In 1968, Sperber, owner and founder of the talent management and booking agency Action Talents in New York City, was hosting her once a month Battle of the Bands talent search at the Cloud Nine nightclub in Long Island and brought Maestro along as the evening’s special guest star. Action Talents’ Vice President and General Manager Alan White suggested that Maestro be backed up that night by a seven-piece brass-filled group of youngsters called The Rhythm Method. That night’s performance was such a success that the next day Sperber decided to combine the talents of Maestro, the four Del-Satins, and The Rhythm Method. The new group’s name came about after White made the off-handed comment that “it would be easier to sell the Brooklyn Bridge” than book the proposed 11-piece act.

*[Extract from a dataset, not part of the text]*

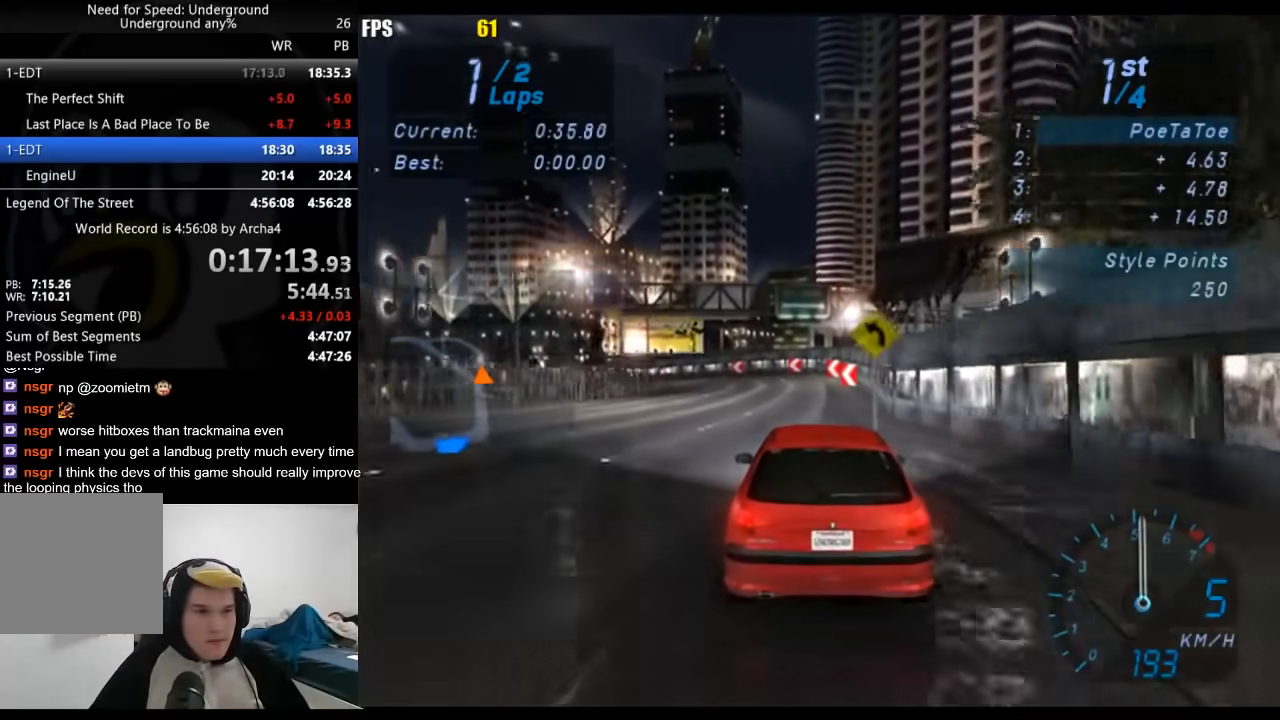
{"buttons": ["R2"], "left_stick": "down-left", "right_stick": "center", "events": [[483, "left_stick", "down-left"]]}
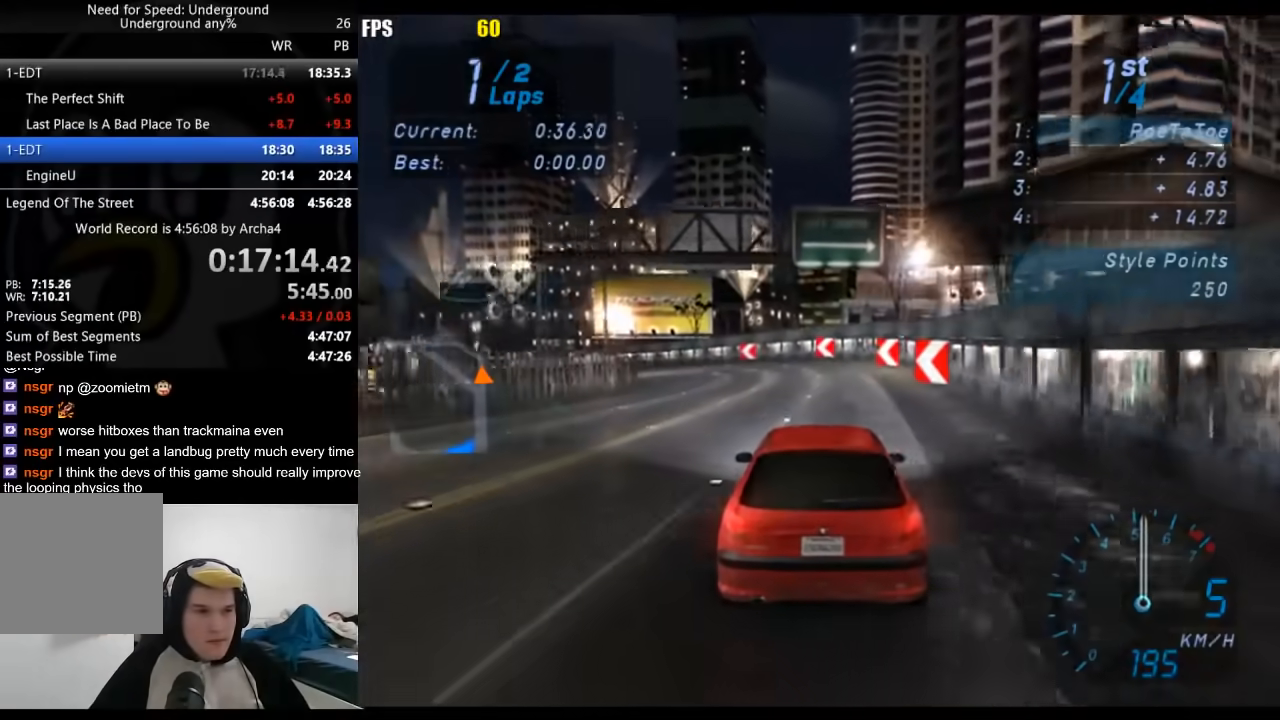
{"buttons": ["R2"], "left_stick": "down-left", "right_stick": "center", "events": []}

Johnny and the Bridge rehearsed their unusual combination of smooth vocal harmonies and full horns, and signed a recording contract with Buddah records. Their first release, a version of the Jimmy Webb song “Worst That Could Happen” (a note-for-note cover of the version previously recorded by The 5th Dimension on the album The Magic Garden, which had not been released as a single), reached No. 3 on the Billboard pop chart. It sold over one and a quarter million copies, and was awarded a gold disc by the R.I.A.A.. The follow-up, “Welcome Me Love”, and its flip side, “Blessed is the Rain” — both by Tony Romeo — each reached the Top 50. A dramatic version of “You’ll Never Walk Alone” and the controversial “Your Husband, My Wife” also reached the middle ranges of the charts. The group sold over 10 million records by 1972, including LP sales, mostly produced by Wes Farrell. Appearances on The Ed Sullivan Show, The Della Reese Show, and other programs helped to bring the group to the national stage.
Johnny Maestro died on March 24, 2010, from cancer in Cape Coral, Florida, at age 70.